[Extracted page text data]

——

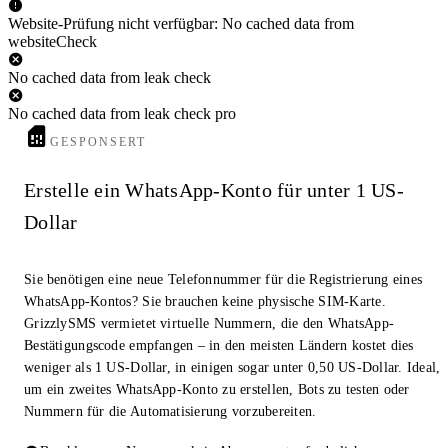
Website-Prüfung nicht verfügbar: No cached data from
websiteCheck
No cached data from leak check
No cached data from leak check pro
GESPONSERT
Erstelle ein WhatsApp-Konto für unter 1 US-
Dollar
Sie benötigen eine neue Telefonnummer für die Registrierung eines
WhatsApp-Kontos? Sie brauchen keine physische SIM-Karte.
GrizzlySMS vermietet virtuelle Nummern, die den WhatsApp-
Bestätigungscode empfangen – in den meisten Ländern kostet dies
weniger als 1 US-Dollar, in einigen sogar unter 0,50 US-Dollar. Ideal,
um ein zweites WhatsApp-Konto zu erstellen, Bots zu testen oder
Nummern für die Automatisierung vorzubereiten.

——

The answer must consist of every line from the data that holds the string "cached".

Website-Prüfung nicht verfügbar: No cached data from
No cached data from leak check
No cached data from leak check pro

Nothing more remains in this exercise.